面白半分 猫半分

人としての面白半分な日々と、猫とともに面白半分な日々。熊本在住。頭も半分、おバカさん。

気が付けば認知症?その後

 

僕はホームページで探し出した熊本県認知症専門の病院を探し出し予約した。10月13日の金曜日。仕事に何とか区切りを付け、予定では午後2時にその病院に着く予定だった。病院の指示で検査には家人も同行せよという事だった。おそらく僕が嘘をついたり、めんどくさい奴かどうか、客観的に評価する為なのだろう。熊本市内から車を走らせ、2時5分前。家人は駐車場で僕が来るのを待っていた。

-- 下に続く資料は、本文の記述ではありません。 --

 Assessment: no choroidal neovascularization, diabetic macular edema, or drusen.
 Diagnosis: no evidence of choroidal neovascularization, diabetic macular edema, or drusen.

病院の受付に行き、名前を名のり順番を待つ…が、窓口の事務員は怪訝な顔をしている。「あの…予約されたのはうちの病院でしょうか?」いきなり、病院を堂々と間違えた。気が付けば認知症…出来過ぎたスタートだった。

「そんなこたぁない。僕が予約したのはこの病院のはずですが」少し意地を張ったが改めて調べるに、その病院から20分ほど離れた違う病院だった。診療内容が同じで、同じ町内では間違えるではないか。ぐちぐち、つぶやきながら、正規の病院に電話し、何とか遅れ遅れの診察になった。

広々とした芝生の庭。建物の上には青い空が広がり、白い雲が湧きたっている。病院の待合室には誰も居ない。精神科、心療内科の病院に患者が寿司詰めという景色はないのだろう。プライバシーをまもるためか、微妙に巧妙に、患者同士の距離が作れるような配置がしてある。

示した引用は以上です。